By association of ideas, the word “castrato” brings to my mind those manservants who shave their mustaches and sideburns so that they look like so many eunuchs, with faces like Franciscan friars. This ridiculous practice is the result of the perverse vanity of their masters.
For the same reason, that is, their mistresses’ vanity, maidservants scowl and complain that they do not want to wear those white caps otherwise known as bonnets. In fact, when they are no longer young or beautiful, they look like Barbary apes with that contraption on their heads. Wet nurses, on the other hand, who come from the country and have little concern for their own dignity, sport their bonnets decorated with colorful bows and ribbons—“indegne pompe, di servitu misere insegne” (unworthy pomp, of servitude the miserable banner)—strutting around unaware that they look like cows being led to market.
To come to the subject at hand, I believe that these two cuts of meat are best when prepared in the following way. Let’s take, for example, a shoulder of mutton, and you can calculate the amounts you will need for a leg accordingly. I do not need to tell you that the animal should be of excellent quality, nice and fat. Let’s suppose that the shoulder weighs between 1 and 1-1/2 kilograms (about 2 to 3 pounds). Bone it, stud it with lardoons, and season inside and out with salt and pepper; then roll it and tie it into a nice shape. Place the meat in a casserole with 40 grams (about 1-1/3 ounces) of butter and brown it. Then add the following ingredients:
several lardoon or prosciutto rinds
1 bouquet garni made of parsley, celery, and carrot
1 whole medium-sized onion
the bones you have removed from the shoulder or leg, cracked
some scraps of raw meat, if you have any
1 glass of broth (1/2 glass will do
)
2 or 3 tablespoons of brandy
Put the mutton in enough cold water to almost cover it. Cover the pan tightly and simmer until the meat is cooked, which should take four or more hours if the meat is tough. Then strain the sauce, discarding what does not go through, skim off the fat, and serve only the mutton meat.
This dish is usually garnished with carrots, turnips, or shelled beans. If you use carrots, put two large whole carrots in with the meat. When they are done remove them and cut into small wheels, which you will add later.
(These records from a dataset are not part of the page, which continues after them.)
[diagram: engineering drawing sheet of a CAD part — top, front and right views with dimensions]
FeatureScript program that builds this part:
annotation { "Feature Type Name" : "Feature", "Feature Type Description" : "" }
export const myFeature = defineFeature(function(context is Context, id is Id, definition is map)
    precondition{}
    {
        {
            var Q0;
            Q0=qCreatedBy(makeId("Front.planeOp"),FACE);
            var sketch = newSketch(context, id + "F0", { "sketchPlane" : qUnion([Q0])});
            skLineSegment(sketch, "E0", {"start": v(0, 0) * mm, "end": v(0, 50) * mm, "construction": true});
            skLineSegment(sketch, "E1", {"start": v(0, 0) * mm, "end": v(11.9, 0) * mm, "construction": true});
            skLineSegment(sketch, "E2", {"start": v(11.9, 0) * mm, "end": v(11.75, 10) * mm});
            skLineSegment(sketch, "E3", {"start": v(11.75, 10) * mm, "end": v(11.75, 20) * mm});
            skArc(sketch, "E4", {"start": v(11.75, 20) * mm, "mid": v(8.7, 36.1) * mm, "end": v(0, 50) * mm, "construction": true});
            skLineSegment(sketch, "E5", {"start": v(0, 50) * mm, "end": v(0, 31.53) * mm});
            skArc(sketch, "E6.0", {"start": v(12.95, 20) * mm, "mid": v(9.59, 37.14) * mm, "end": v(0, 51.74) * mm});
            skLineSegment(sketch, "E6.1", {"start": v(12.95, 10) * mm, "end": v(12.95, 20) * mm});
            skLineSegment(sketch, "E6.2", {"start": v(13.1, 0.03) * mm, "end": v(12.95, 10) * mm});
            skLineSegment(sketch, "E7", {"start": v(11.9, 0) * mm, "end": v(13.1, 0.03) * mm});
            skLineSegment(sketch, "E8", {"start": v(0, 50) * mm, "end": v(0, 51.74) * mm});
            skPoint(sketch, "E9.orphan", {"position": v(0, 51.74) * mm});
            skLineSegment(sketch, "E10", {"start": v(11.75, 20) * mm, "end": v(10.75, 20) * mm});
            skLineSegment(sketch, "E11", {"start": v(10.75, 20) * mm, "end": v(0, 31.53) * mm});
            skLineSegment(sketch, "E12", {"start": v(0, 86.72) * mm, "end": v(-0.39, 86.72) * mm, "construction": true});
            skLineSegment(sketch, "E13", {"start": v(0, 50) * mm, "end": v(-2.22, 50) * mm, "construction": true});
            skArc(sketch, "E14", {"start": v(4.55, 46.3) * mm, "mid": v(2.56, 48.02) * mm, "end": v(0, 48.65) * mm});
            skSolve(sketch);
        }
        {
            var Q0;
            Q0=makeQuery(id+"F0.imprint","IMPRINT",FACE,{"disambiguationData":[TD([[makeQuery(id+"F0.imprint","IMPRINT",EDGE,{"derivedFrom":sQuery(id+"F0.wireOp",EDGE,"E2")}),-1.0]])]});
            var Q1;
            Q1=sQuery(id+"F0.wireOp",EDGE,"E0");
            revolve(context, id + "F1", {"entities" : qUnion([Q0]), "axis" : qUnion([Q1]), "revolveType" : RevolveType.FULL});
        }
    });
If you use turnips, make sure they are not too strong tasting if the weather has not been cold yet. Cut the turnips into four sections, blanch them, dice, brown lightly in butter and add to the sauce, which should be quite abundant. If you use beans, cook them first and then re-heat in the mutton sauce.
This is a simpler recipe, and preferable to the preceding one when you do not intend to accompany it with greens or legumes.
Take a shoulder of mutton, bone it, and stud it with lardoons rolled in salt and pepper. Salt the meat a bit, then roll it and tie tightly, before placing it to brown on the fire with 40 grams (about 1-1/3 ounces) of butter and half an onion studded with a clove. Remove the saucepan from the fire, and pour in a glass of water or, better yet, broth, a tablespoon of brandy, a
bouquet garni
, and a few chopped fresh tomatoes if they are in season. Cover the pan with a double sheet of paper and simmer for around three hours, turning the piece of meat often. When it is cooked, discard the onion, strain the sauce, skim off the fat, and pour the sauce over the meat before you send the dish to the table.
Be careful not to overcook the meat, otherwise you will not be able to slice it.
You can prepare a leg of mutton in the same way, using the appropriate amounts of seasonings. If you find the distinctive smell of mutton sickening, trim the fat while the meat is still raw.